Create a Hive catalog by executing an SQL statement

  1. In the code editor of the Scripts tab on the SQL Editor page, enter the following statement:

    CREATE CATALOG ${HMS Name} WITH (
        'type' = 'hive',
        'default-database' = 'default',
        'hive-version' = '<hive-version>',
        'hive-conf-dir' = '<hive-conf-dir>',
        'hadoop-conf-dir' = '<hadoop-conf-dir>'
    );

    Parameter

    Description

    ${HMS Name}

    The name of the Hive catalog.

    type

    The type of the connector. Set the value to hive.

    default-database

    The name of the default database.

    hive-version

    The version of the Hive metastore service.

    Realtime Compute for Apache Flink supports only Hive 2.0.0 to 2.3.9 and Hive 3.1.0 to 3.1.3. When you create a Hive catalog, configure the hive-version parameter based on the Hive version:

    • For Hive 2.0.X and 2.1.X, set this parameter to 2.2.0.

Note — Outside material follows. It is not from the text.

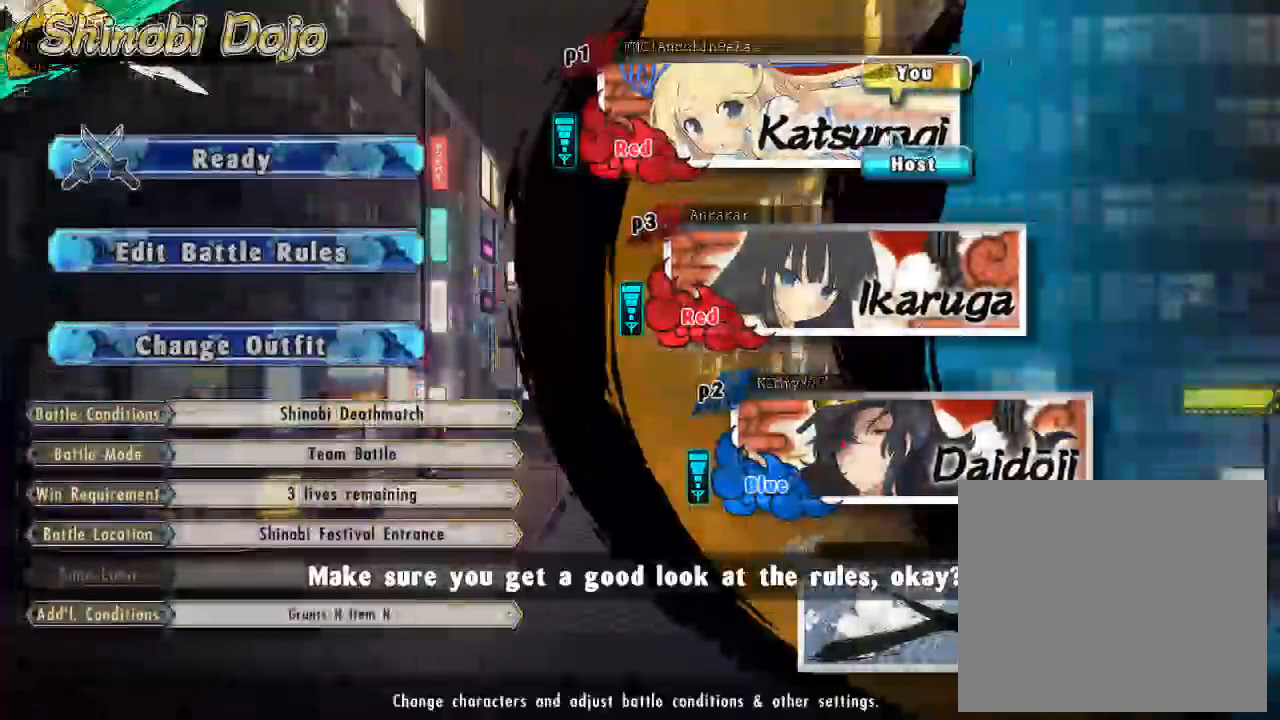
Gameplay with a controller (PlayStation layout); each line is a JSON object with the inputs held at the frame after it. "events" lists button and stick changes between this image and that frame as [ms after this image, input, new state], when the widget could be followed in between.
{"buttons": ["DPAD_RIGHT"], "left_stick": "center", "right_stick": "center", "events": [[450, "DPAD_RIGHT", "down"]]}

    • For Hive 2.2.X, set this parameter to 2.2.0. For Hive 2.3.X, set this parameter to 2.3.6. For Hive 3.1.X, set this parameter to 3.1.2.

    hive-conf-dir

    The directory in which the Hive configuration file is stored. You must manually create the directory. For more information, see Configure Hive metadata.

    hadoop-conf-dir

    The directory in which the Hadoop dependencies are stored. You must manually create the directory. For more information, see Configure Hive metadata.

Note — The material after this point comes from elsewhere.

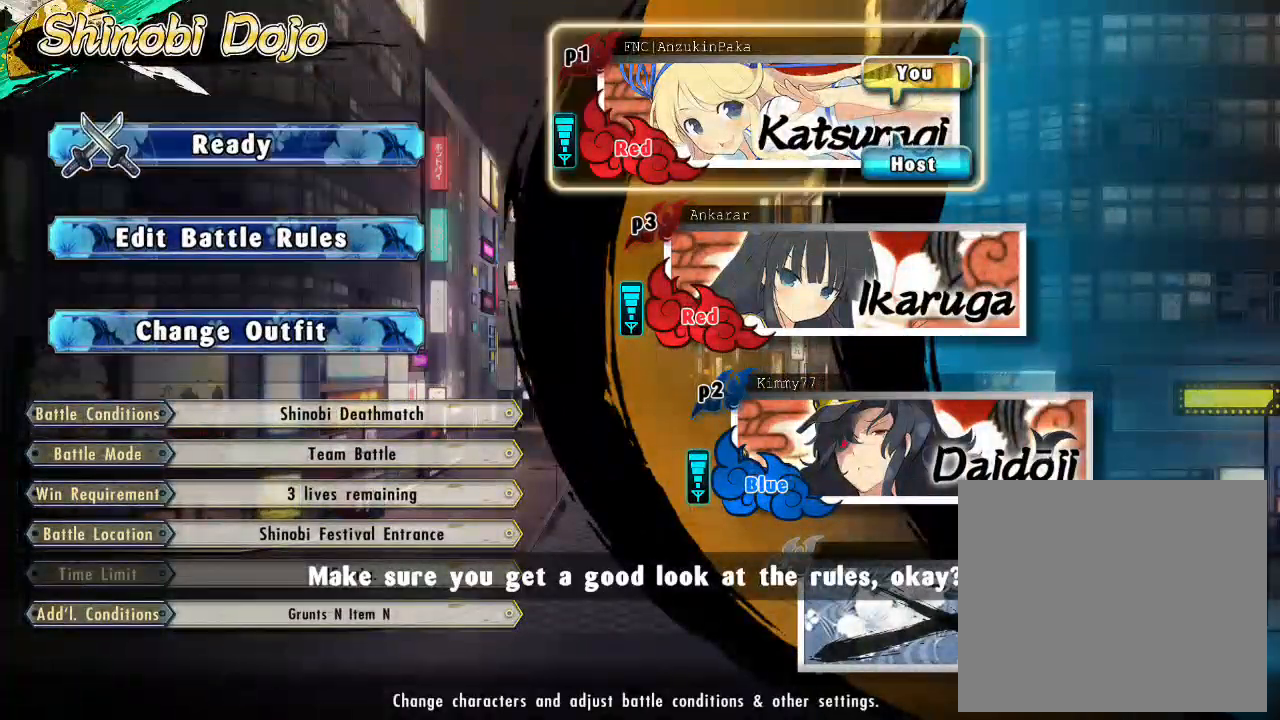
{"buttons": [], "left_stick": "center", "right_stick": "center", "events": [[17, "DPAD_RIGHT", "up"], [250, "DPAD_DOWN", "down"], [350, "DPAD_DOWN", "up"]]}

  2. Select the code that is used to create a catalog and click Run that appears on the left side of the code.

    After the Hive catalog is created, you can reference tables of the Hive catalog as result tables and dimension tables in drafts. You do not need to declare DDL statements for these tables. Table names in the Hive catalog are in the ${hive-catalog-name}.${hive-db-name}.${hive-table-name} format.

    If you want to drop the Hive catalog, follow the instructions that are described in Drop a Hive catalog.

Use a Hive catalog

Create a Hive table

Create a Hive table on the UI

  1. Go to the Catalog List page.

    1. Log on to the Realtime Compute for Apache Flink console. Find the workspace that you want to manage and click Console in the Actions column.

    2. In the left-side navigation pane, click Catalogs.

  2. On the Catalog List page, find the desired catalog and click View in the Actions column.

  3. On the page that appears, find the desired database and click View in the Actions column.

  4. On the page that appears, click Create Table.

  5. On the Built-in tab of the Create Table dialog box, select a table type from the Connection Type drop-down list, select a connector type, and then click Next.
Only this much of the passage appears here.